Baseline Metrics

Capture baseline CI and DORA metrics before making any changes so you have an honest starting point and can measure progress.

6 minute read

Phase 0 - Assess | Scope: Team

You cannot improve what you have not measured. Before making any changes to your delivery process, capture two types of baseline measurements: CI health metrics and DORA outcome metrics.

CI health metrics are leading indicators. They reflect current team behaviors and move immediately when those behaviors change. Use them to drive improvement experiments throughout the migration.
DORA metrics are lagging outcome metrics. They reflect the cumulative effect of many upstream behaviors and move slowly.
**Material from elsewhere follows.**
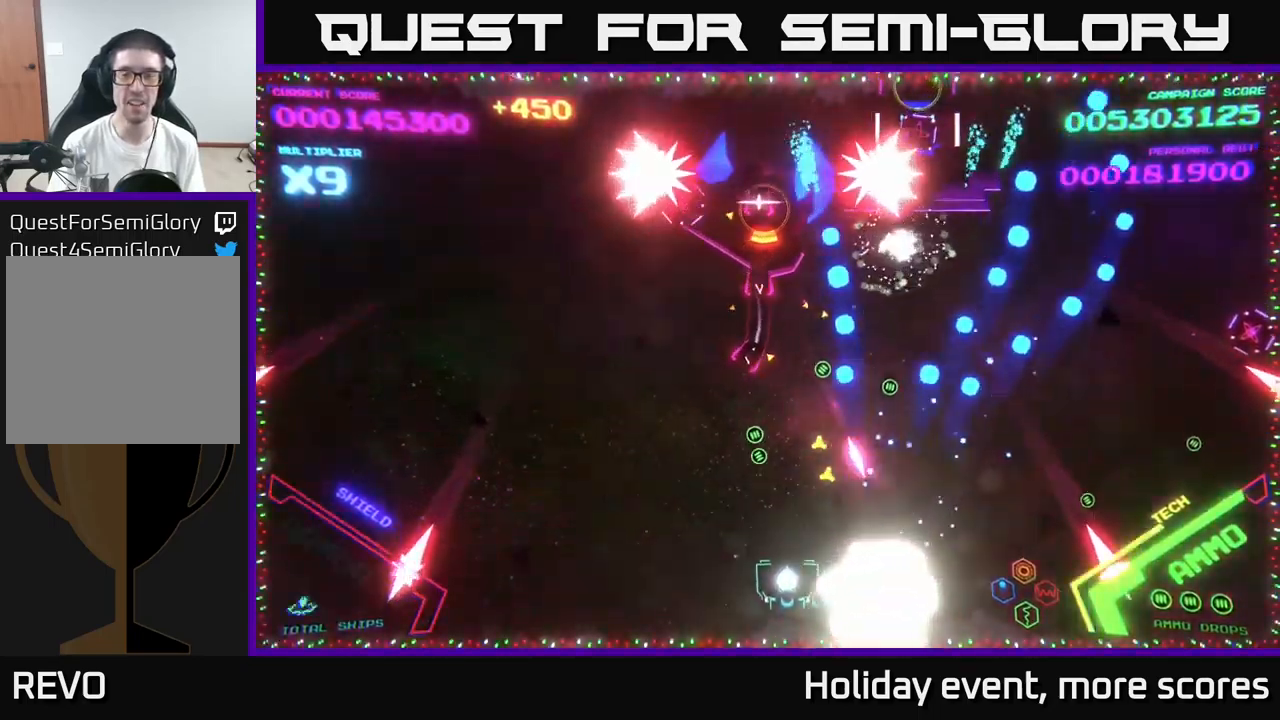
{"buttons": ["A"], "left_stick": "center", "right_stick": "center", "events": [[150, "A", "up"], [200, "A", "down"], [233, "left_stick", "up-left"], [383, "left_stick", "center"]]}
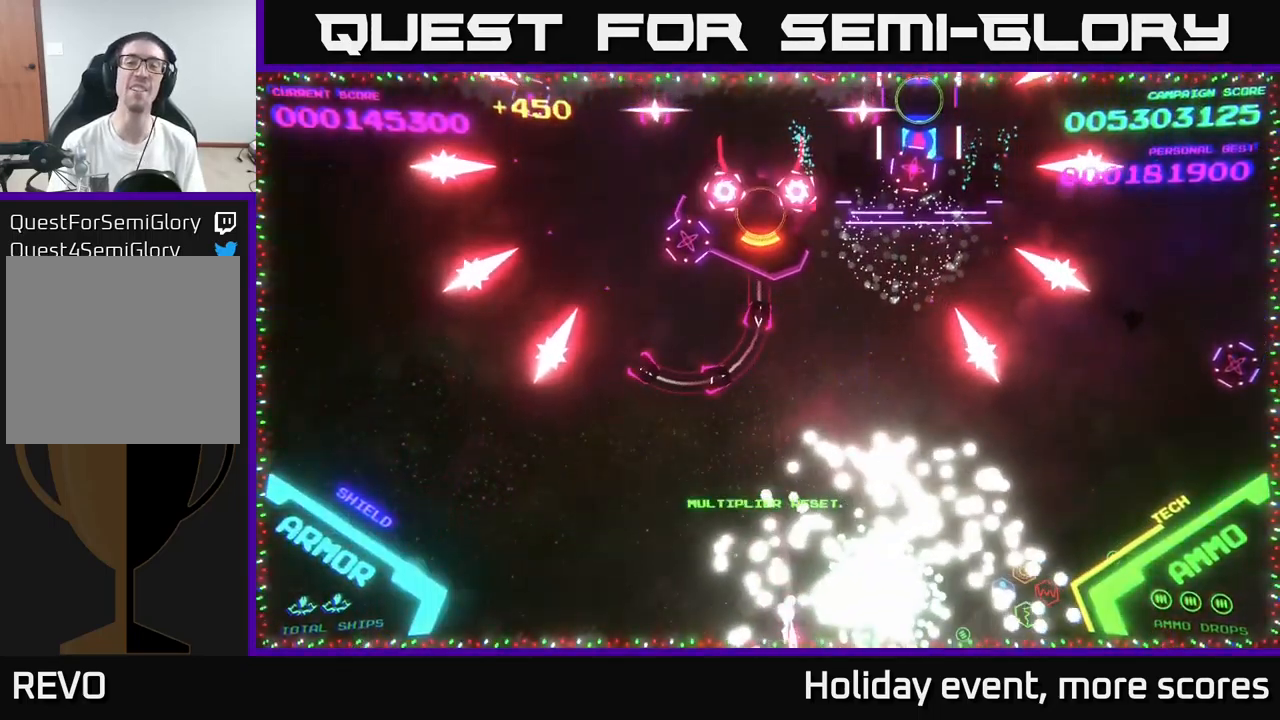
{"buttons": ["A"], "left_stick": "up-right", "right_stick": "center", "events": [[50, "A", "up"], [116, "A", "down"], [150, "left_stick", "up-right"], [200, "A", "up"], [333, "A", "down"]]}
Capture them now as your honest “before” picture for reporting progress to leadership.

Without baselines, you cannot prove improvement, cannot detect regression, and default to fixing what is visible rather than what is the actual constraint.

CI Health Metrics

These three metrics tell you whether your team’s integration practices are healthy. They surface problems immediately and are your primary signal during the migration.

Integration Frequency

What it measures: How often developers commit and integrate to trunk per day.

How to capture it: Count commits merged to trunk over the last 10 working days. Divide by the number of active developers and by 10.

Frequency	What It Suggests
2 or more per developer per day	Small batches, fast feedback
1 per developer per day	Reasonable starting point
Less than 1 per developer per day	Long-lived branches or large work items

Record your number: ______ average commits to trunk per developer per day.

Build Success Rate

What it measures: The percentage of CI builds that pass on the first attempt.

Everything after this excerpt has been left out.